Excerpted records ▸
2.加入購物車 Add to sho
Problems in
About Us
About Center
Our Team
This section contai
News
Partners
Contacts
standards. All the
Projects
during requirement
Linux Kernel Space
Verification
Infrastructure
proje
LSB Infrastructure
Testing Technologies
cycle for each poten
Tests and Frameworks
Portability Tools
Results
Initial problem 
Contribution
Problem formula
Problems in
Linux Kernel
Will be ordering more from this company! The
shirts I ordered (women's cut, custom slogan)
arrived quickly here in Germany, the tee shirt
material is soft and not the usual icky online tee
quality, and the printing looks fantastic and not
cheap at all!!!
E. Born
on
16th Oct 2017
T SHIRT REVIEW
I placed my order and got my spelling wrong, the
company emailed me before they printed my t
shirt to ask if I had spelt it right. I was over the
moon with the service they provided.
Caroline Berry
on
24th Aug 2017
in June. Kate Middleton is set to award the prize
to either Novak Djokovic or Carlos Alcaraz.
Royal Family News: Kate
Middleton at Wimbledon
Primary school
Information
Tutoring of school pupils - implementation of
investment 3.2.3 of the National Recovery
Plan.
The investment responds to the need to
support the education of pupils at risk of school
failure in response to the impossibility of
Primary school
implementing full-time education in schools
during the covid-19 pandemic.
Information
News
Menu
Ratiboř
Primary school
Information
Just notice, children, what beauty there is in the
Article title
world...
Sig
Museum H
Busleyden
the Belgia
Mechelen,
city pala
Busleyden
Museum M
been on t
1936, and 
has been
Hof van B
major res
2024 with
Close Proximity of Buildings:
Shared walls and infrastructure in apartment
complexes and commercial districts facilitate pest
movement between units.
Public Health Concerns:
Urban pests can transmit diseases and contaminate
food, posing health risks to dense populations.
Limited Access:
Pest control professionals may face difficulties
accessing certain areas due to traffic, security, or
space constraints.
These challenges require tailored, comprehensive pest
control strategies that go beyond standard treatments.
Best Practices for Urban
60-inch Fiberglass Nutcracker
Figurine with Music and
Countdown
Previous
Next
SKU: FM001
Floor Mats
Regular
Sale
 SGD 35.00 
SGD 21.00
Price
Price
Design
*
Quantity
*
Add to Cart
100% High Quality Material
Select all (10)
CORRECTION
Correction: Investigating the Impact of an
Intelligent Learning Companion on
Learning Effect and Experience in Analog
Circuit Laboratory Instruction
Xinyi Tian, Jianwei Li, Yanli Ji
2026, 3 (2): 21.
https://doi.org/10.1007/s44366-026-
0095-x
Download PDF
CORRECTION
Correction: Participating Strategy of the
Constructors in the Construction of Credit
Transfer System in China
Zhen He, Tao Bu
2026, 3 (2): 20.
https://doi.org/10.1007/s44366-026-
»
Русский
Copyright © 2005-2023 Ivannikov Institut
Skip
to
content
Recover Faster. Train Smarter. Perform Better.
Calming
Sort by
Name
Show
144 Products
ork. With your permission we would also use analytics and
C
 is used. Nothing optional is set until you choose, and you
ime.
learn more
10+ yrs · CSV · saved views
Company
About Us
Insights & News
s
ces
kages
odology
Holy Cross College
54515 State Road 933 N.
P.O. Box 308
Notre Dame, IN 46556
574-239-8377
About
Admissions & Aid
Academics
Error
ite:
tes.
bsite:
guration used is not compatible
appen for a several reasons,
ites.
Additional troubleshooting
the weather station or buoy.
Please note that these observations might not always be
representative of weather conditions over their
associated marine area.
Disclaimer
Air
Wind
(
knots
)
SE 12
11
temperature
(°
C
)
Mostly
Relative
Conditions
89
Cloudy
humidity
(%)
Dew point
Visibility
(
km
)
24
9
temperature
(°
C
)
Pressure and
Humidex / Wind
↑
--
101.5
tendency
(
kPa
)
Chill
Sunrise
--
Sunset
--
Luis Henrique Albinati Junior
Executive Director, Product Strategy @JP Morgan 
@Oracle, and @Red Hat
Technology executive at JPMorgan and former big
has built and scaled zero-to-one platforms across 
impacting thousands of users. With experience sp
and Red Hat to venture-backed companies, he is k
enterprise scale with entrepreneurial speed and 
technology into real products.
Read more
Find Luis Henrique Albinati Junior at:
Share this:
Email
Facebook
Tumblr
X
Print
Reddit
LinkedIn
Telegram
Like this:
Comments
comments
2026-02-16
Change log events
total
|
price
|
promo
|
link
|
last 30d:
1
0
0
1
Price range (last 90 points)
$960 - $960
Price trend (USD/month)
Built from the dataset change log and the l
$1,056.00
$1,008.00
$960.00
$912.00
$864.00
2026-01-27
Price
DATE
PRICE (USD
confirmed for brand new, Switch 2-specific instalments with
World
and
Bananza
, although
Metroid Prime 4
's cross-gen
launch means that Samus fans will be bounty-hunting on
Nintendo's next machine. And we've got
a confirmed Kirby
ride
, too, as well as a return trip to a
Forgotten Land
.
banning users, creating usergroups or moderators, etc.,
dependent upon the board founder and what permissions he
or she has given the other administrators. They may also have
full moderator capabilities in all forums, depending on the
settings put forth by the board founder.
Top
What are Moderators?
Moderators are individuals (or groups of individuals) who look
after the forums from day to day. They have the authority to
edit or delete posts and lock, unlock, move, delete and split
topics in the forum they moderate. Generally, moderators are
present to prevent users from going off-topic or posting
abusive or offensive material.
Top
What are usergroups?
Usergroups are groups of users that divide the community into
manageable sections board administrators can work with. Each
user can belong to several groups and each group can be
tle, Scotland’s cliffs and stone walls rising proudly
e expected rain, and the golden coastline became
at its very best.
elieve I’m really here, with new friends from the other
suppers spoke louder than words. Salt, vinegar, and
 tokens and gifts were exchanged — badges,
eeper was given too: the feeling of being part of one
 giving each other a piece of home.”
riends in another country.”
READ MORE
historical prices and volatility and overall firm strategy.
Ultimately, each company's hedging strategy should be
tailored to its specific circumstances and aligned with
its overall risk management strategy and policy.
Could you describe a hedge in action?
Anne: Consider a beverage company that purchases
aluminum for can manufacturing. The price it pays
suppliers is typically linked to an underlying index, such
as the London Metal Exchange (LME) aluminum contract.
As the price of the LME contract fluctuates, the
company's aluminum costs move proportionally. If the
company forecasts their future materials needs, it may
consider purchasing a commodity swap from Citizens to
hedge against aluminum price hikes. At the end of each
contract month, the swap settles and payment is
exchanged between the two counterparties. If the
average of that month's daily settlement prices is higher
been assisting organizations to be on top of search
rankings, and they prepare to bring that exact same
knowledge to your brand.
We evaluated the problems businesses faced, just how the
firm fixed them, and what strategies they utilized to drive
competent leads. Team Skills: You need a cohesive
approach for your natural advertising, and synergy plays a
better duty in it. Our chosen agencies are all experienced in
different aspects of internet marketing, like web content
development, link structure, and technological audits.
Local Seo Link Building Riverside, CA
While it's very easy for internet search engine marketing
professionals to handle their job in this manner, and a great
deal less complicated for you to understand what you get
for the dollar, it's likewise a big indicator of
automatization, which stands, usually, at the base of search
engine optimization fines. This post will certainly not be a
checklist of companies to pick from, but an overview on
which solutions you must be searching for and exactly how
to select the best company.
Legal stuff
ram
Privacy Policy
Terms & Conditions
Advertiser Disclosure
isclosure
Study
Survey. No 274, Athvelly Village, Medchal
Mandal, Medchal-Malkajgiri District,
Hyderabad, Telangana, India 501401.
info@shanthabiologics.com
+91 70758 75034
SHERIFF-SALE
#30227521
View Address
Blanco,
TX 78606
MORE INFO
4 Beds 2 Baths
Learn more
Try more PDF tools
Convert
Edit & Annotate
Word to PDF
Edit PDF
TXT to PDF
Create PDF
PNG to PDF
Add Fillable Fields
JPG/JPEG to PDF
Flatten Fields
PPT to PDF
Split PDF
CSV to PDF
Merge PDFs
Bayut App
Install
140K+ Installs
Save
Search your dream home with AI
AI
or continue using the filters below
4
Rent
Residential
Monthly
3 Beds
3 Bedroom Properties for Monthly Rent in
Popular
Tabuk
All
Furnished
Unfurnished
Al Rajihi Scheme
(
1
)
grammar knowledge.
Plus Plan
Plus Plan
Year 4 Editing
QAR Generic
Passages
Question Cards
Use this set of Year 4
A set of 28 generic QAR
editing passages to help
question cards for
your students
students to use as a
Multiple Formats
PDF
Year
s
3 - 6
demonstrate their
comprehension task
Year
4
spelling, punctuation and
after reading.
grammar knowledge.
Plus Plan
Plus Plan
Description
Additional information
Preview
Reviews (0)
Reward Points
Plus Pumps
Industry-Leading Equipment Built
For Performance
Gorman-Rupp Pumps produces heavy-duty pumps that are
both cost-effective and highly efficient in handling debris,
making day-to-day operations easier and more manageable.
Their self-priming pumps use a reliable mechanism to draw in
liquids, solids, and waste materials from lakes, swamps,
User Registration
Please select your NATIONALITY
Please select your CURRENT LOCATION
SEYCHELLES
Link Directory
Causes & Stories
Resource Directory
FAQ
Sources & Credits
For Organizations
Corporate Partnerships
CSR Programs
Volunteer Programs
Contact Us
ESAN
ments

What needs to be done ▸
Starting at the first line of the records and stopping after the line that contains "cheap at all!!!", lay out those lines as a numbered list, leaving out blank lines.

Reply ▸
1. 2.加入購物車 Add to sho
2. Problems in
3. About Us
4. About Center
5. Our Team
6. This section contai
7. News
8. Partners
9. Contacts
10. standards. All the
11. Projects
12. during requirement
13. Linux Kernel Space
14. Verification
15. Infrastructure
16. proje
17. LSB Infrastructure
18. Testing Technologies
19. cycle for each poten
20. Tests and Frameworks
21. Portability Tools
22. Results
23. Initial problem 
24. Contribution
25. Problem formula
26. Problems in
27. Linux Kernel
28. Will be ordering more from this company! The
29. shirts I ordered (women's cut, custom slogan)
30. arrived quickly here in Germany, the tee shirt
31. material is soft and not the usual icky online tee
32. quality, and the printing looks fantastic and not
33. cheap at all!!!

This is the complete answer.